The next Ontario provincial government must decide by November what to do about the Supreme Court Of Canada’s earth-shattering M versus H decision.
“The court said you have six months to decide,” says Brenda Cossman, a family law specialist who teaches at the University of Toronto Law School. “All our premier has said is that he’ll abide by the decision. That would be a disaster for the government!”
The May 20 decision, an overwhelming eight to one ruling, states that one small chunk in Ontario legislation – the spousal support section of the Family Law Act – discriminates against same-sex lovers who have split up. The judges decided homos, too, should be on the hook for splitting cash, just as are heterosexuals.
But because the courts only pronounce on very specific issues, what’s affected is only this small part of the law, and only in Ontario.
Says Cossman: “After bending over backwards all through it, at the end of its decision, the court says its ruling may have implications on other [laws] and suggests that other governments may want to take a look at their definitions [of spouse].

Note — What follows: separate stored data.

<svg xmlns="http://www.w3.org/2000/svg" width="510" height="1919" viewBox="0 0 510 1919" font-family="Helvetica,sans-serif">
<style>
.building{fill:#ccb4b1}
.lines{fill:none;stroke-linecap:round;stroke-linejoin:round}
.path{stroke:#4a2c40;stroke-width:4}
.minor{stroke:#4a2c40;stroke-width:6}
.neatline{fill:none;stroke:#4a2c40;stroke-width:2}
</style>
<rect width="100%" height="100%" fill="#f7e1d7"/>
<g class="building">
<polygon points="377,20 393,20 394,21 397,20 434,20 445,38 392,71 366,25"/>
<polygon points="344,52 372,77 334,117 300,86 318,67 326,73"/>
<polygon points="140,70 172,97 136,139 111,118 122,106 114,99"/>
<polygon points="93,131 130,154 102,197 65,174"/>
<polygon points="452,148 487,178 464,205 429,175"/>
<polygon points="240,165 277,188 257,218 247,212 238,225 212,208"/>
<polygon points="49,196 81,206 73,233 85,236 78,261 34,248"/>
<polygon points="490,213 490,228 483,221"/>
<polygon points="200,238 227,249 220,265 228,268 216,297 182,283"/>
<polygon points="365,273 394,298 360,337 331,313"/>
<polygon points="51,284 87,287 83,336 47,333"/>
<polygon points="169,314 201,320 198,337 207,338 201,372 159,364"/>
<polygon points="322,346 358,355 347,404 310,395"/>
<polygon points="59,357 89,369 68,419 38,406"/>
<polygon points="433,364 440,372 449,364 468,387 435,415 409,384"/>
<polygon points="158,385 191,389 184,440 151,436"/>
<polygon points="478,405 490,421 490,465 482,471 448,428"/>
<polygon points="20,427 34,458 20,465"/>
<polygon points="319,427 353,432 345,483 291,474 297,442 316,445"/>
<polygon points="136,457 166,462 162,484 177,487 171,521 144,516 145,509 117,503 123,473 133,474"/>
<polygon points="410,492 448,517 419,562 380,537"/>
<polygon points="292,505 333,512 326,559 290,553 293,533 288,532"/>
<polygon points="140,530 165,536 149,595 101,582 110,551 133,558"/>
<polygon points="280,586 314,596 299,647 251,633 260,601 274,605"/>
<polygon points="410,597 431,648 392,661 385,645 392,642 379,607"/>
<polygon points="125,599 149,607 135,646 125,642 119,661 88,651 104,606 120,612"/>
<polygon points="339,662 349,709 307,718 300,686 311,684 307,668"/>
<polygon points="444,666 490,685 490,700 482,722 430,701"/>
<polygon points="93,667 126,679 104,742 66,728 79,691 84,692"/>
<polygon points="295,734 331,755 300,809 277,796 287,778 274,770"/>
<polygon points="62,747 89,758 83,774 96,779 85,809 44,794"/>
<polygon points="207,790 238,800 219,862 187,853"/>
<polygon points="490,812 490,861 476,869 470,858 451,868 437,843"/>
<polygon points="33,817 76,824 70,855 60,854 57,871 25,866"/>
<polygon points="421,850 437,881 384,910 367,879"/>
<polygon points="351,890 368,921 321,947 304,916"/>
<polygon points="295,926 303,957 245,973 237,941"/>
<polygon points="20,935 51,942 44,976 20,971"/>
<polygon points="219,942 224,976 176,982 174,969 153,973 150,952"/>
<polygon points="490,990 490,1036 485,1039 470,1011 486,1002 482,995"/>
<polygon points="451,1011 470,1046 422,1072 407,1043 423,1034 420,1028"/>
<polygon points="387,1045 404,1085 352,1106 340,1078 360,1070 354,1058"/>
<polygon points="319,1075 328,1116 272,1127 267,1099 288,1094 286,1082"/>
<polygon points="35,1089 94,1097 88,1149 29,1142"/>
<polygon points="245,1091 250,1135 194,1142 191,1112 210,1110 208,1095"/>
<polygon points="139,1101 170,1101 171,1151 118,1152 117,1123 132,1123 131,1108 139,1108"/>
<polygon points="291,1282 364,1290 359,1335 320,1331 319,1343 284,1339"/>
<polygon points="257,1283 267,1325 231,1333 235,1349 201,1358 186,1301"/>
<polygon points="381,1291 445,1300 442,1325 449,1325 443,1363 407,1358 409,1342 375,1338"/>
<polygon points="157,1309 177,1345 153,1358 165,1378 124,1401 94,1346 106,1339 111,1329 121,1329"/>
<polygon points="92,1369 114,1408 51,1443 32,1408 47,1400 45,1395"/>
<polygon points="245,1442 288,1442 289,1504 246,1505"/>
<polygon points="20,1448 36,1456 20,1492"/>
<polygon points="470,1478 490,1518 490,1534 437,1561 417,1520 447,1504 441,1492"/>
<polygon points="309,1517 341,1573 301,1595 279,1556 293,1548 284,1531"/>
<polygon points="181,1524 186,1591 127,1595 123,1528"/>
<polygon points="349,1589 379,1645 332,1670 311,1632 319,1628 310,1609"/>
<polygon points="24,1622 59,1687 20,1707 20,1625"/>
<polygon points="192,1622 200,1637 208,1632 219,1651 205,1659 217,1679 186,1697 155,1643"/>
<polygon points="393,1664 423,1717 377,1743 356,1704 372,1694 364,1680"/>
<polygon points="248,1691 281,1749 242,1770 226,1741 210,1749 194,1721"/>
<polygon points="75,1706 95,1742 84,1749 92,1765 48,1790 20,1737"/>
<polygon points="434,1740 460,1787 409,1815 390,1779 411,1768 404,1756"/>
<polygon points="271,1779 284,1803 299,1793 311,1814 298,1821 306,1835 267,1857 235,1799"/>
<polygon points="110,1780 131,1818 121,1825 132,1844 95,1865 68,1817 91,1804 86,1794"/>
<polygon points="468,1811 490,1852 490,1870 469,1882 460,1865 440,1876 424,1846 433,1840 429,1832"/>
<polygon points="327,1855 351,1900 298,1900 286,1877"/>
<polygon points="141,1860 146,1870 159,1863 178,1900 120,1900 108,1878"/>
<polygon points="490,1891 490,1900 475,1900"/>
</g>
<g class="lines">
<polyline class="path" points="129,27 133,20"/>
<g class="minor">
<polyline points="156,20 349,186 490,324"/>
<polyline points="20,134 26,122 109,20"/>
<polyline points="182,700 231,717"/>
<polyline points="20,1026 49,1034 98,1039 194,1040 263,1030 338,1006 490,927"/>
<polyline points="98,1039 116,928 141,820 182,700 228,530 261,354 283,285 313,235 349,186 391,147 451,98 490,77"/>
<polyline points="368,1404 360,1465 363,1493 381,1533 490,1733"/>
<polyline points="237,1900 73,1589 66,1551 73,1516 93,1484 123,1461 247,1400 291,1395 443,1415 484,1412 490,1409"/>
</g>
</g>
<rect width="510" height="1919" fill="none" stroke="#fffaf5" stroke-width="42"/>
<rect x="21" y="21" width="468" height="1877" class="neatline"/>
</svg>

“It tosses the ball back to the legislatures.”
If Ontario doesn’t act within six months, all common law couples, homo and hetero, will be dropped from the section – and only married folks will be covered. That would leave quite the mess.
“The government wants unmarried people to have spousal support obligations, so they can get them off welfare,” explains Cossman.
But just rewriting that one section of the law won’t work, either. Heterosexual couples can opt out, for example, by signing pre-nuptial contracts setting out financial obligation after a split up. Homos aren’t covered in that section… and won’t be unless there’s a complete overhaul.
Cossman says that it’s unlikely that angry partners who split up some time ago could sue retroactively, but the ruling’s not clear on that.
Ontarians go to the polls Thu, Jun 3. NDP leader Howard Hampton and Liberal leader Dalton McGuinty have both announced support for same-sex spousal rights.
Premier Mike Harris has said: “I’m not a fan of the notwithstanding clause at the best of times. We respect the Constitution of Canada.”